Beautiful photos but can you post them a little smaller? Can't see the whole fish. lol


----------



## Danyel (Mar 20, 2006)

Oh their so pretty, I love the first one! How do you get your pictures so clear?


----------



## lochness (Jan 10, 2006)

i can't see the pics 

i use firefox and my cable connection is excellent


----------



## dolifisis (Sep 27, 2006)

Very nice. Thanks for sharing.


----------



## maxpayne_lhp (Jan 19, 2005)

> i can't see the pics
> 
> i use firefox and my cable connection is excellent


same here


----------



## aykfc (Jun 6, 2006)

Danyel said:


> Oh their so pretty, I love the first one!
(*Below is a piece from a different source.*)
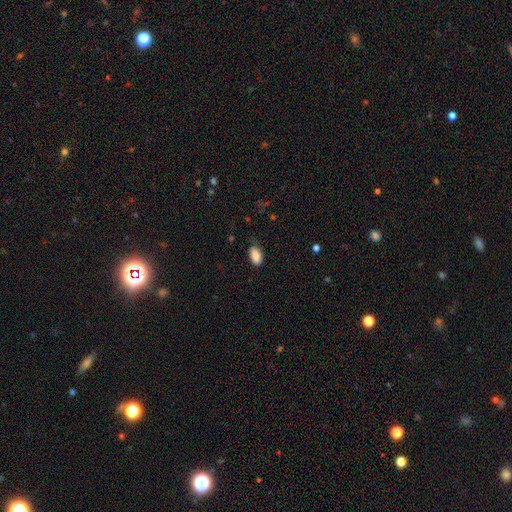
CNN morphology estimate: smooth-or-featured: smooth: 88% | star or artifact: 8% | featured or disk: 5%
  how-rounded: in between: 93% | round: 4% | cigar-shaped: 2%
  merging: none: 71% | minor disturbance: 23% | major disturbance: 5% | merger: 1%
How do you get your pictures so clear?


A good camera


----------



## Christine (Nov 4, 2005)

Wow! Talk about closeups! Awesome shots.


----------



## Vladislau (Dec 13, 2006)

Thank you, these pictures were taken with a Canon Rebel, digital SLR. We have some new friends and I plan to take some new ones soon.

-Brian


----------



## lochness (Jan 10, 2006)

ive tried 3 different browsers and still cant view these....?


----------